Instructions to follow
Rewrite the lines of text from all the rows below as a numbered list, leaving out blank lines and the pictures.

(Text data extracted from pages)
= = = = = = =

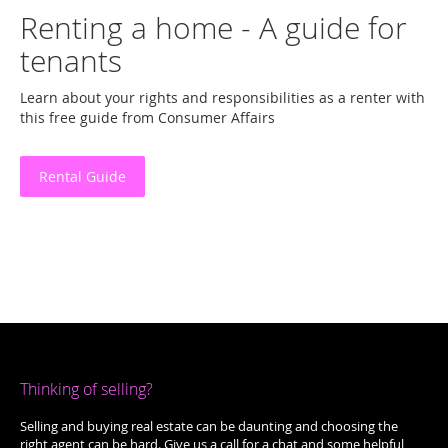
Renting a home - A guide for
tenants
Learn about your rights and responsibilities as a renter with
this free guide from Consumer Affairs
Rental Guide
Thinking of selling?
Selling and buying real estate can be daunting and choosing the
right agent can be hard. Give us a call for a chat and some helpful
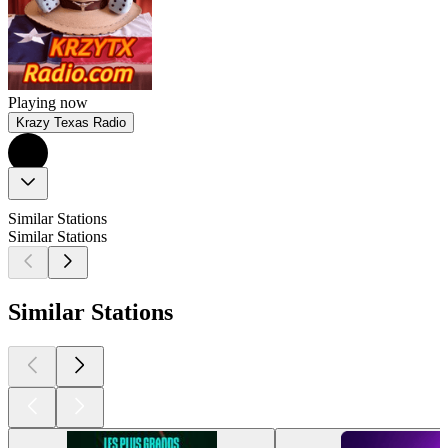
Playing now
Krazy Texas Radio
Similar Stations
Similar Stations
Similar Stations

= = = = = = =

Completed task
1. Renting a home - A guide for
2. tenants
3. Learn about your rights and responsibilities as a renter with
4. this free guide from Consumer Affairs
5. Rental Guide
6. Thinking of selling?
7. Selling and buying real estate can be daunting and choosing the
8. right agent can be hard. Give us a call for a chat and some helpful
9. Playing now
10. Krazy Texas Radio
11. Similar Stations
12. Similar Stations
13. Similar Stations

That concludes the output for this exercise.